> **Problem**
Write out every line of the data below with no changes at all.

Saved entries:
* * *

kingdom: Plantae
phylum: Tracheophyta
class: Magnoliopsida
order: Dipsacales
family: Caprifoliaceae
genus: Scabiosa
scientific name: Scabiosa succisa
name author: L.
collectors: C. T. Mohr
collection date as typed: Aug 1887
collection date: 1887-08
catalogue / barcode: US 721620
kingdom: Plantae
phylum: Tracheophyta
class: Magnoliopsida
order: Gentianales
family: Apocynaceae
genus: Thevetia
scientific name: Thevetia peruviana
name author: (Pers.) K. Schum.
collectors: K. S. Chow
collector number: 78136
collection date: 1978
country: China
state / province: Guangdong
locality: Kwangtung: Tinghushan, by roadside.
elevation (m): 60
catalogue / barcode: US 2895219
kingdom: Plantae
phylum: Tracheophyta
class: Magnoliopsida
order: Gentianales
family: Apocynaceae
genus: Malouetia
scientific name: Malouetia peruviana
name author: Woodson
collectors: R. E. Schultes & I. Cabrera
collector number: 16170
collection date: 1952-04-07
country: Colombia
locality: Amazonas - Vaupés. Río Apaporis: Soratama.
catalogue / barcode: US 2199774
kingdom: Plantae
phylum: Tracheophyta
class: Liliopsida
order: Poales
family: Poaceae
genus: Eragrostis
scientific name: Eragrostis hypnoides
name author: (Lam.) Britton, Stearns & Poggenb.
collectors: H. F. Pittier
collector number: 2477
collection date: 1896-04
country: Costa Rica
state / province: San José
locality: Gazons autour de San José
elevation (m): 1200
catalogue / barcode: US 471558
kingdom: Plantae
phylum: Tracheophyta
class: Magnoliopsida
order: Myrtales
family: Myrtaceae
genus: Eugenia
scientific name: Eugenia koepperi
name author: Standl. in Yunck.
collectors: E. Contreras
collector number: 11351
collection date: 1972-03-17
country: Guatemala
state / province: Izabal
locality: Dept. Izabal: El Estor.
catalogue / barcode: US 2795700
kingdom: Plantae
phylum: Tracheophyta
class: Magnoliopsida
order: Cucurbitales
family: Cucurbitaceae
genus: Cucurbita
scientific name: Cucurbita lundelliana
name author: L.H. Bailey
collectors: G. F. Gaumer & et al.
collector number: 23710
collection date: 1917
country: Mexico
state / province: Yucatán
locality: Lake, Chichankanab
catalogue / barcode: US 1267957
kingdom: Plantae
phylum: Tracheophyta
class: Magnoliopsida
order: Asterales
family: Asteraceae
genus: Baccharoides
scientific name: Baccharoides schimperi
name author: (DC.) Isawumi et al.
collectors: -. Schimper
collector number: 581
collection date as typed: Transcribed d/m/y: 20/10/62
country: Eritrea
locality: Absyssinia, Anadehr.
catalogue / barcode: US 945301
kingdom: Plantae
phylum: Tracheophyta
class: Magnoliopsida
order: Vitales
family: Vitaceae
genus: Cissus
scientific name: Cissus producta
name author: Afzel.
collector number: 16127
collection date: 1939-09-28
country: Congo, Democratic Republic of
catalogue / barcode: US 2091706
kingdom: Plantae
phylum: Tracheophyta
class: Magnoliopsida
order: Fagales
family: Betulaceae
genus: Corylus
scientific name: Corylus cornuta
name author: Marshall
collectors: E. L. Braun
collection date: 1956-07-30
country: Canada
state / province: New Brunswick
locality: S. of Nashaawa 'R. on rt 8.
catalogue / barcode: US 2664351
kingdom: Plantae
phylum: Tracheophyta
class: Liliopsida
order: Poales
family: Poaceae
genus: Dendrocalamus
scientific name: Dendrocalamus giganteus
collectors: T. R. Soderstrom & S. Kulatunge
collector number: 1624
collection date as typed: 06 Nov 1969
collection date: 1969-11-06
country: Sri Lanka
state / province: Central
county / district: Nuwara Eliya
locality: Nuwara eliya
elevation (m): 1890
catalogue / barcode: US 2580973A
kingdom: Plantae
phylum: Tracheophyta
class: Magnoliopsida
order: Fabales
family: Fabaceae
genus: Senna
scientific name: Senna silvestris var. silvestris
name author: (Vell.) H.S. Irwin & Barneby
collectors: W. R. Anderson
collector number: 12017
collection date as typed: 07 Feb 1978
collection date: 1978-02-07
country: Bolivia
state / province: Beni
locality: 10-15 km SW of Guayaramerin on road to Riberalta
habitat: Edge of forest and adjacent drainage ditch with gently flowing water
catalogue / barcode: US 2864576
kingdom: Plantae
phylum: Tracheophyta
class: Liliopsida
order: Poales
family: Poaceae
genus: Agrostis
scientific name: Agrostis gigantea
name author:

* * *

> **Solved problem**
kingdom: Plantae
phylum: Tracheophyta
class: Magnoliopsida
order: Dipsacales
family: Caprifoliaceae
genus: Scabiosa
scientific name: Scabiosa succisa
name author: L.
collectors: C. T. Mohr
collection date as typed: Aug 1887
collection date: 1887-08
catalogue / barcode: US 721620
kingdom: Plantae
phylum: Tracheophyta
class: Magnoliopsida
order: Gentianales
family: Apocynaceae
genus: Thevetia
scientific name: Thevetia peruviana
name author: (Pers.) K. Schum.
collectors: K. S. Chow
collector number: 78136
collection date: 1978
country: China
state / province: Guangdong
locality: Kwangtung: Tinghushan, by roadside.
elevation (m): 60
catalogue / barcode: US 2895219
kingdom: Plantae
phylum: Tracheophyta
class: Magnoliopsida
order: Gentianales
family: Apocynaceae
genus: Malouetia
scientific name: Malouetia peruviana
name author: Woodson
collectors: R. E. Schultes & I. Cabrera
collector number: 16170
collection date: 1952-04-07
country: Colombia
locality: Amazonas - Vaupés. Río Apaporis: Soratama.
catalogue / barcode: US 2199774
kingdom: Plantae
phylum: Tracheophyta
class: Liliopsida
order: Poales
family: Poaceae
genus: Eragrostis
scientific name: Eragrostis hypnoides
name author: (Lam.) Britton, Stearns & Poggenb.
collectors: H. F. Pittier
collector number: 2477
collection date: 1896-04
country: Costa Rica
state / province: San José
locality: Gazons autour de San José
elevation (m): 1200
catalogue / barcode: US 471558
kingdom: Plantae
phylum: Tracheophyta
class: Magnoliopsida
order: Myrtales
family: Myrtaceae
genus: Eugenia
scientific name: Eugenia koepperi
name author: Standl. in Yunck.
collectors: E. Contreras
collector number: 11351
collection date: 1972-03-17
country: Guatemala
state / province: Izabal
locality: Dept. Izabal: El Estor.
catalogue / barcode: US 2795700
kingdom: Plantae
phylum: Tracheophyta
class: Magnoliopsida
order: Cucurbitales
family: Cucurbitaceae
genus: Cucurbita
scientific name: Cucurbita lundelliana
name author: L.H. Bailey
collectors: G. F. Gaumer & et al.
collector number: 23710
collection date: 1917
country: Mexico
state / province: Yucatán
locality: Lake, Chichankanab
catalogue / barcode: US 1267957
kingdom: Plantae
phylum: Tracheophyta
class: Magnoliopsida
order: Asterales
family: Asteraceae
genus: Baccharoides
scientific name: Baccharoides schimperi
name author: (DC.) Isawumi et al.
collectors: -. Schimper
collector number: 581
collection date as typed: Transcribed d/m/y: 20/10/62
country: Eritrea
locality: Absyssinia, Anadehr.
catalogue / barcode: US 945301
kingdom: Plantae
phylum: Tracheophyta
class: Magnoliopsida
order: Vitales
family: Vitaceae
genus: Cissus
scientific name: Cissus producta
name author: Afzel.
collector number: 16127
collection date: 1939-09-28
country: Congo, Democratic Republic of
catalogue / barcode: US 2091706
kingdom: Plantae
phylum: Tracheophyta
class: Magnoliopsida
order: Fagales
family: Betulaceae
genus: Corylus
scientific name: Corylus cornuta
name author: Marshall
collectors: E. L. Braun
collection date: 1956-07-30
country: Canada
state / province: New Brunswick
locality: S. of Nashaawa 'R. on rt 8.
catalogue / barcode: US 2664351
kingdom: Plantae
phylum: Tracheophyta
class: Liliopsida
order: Poales
family: Poaceae
genus: Dendrocalamus
scientific name: Dendrocalamus giganteus
collectors: T. R. Soderstrom & S. Kulatunge
collector number: 1624
collection date as typed: 06 Nov 1969
collection date: 1969-11-06
country: Sri Lanka
state / province: Central
county / district: Nuwara Eliya
locality: Nuwara eliya
elevation (m): 1890
catalogue / barcode: US 2580973A
kingdom: Plantae
phylum: Tracheophyta
class: Magnoliopsida
order: Fabales
family: Fabaceae
genus: Senna
scientific name: Senna silvestris var. silvestris
name author: (Vell.) H.S. Irwin & Barneby
collectors: W. R. Anderson
collector number: 12017
collection date as typed: 07 Feb 1978
collection date: 1978-02-07
country: Bolivia
state / province: Beni
locality: 10-15 km SW of Guayaramerin on road to Riberalta
habitat: Edge of forest and adjacent drainage ditch with gently flowing water
catalogue / barcode: US 2864576
kingdom: Plantae
phylum: Tracheophyta
class: Liliopsida
order: Poales
family: Poaceae
genus: Agrostis
scientific name: Agrostis gigantea
name author:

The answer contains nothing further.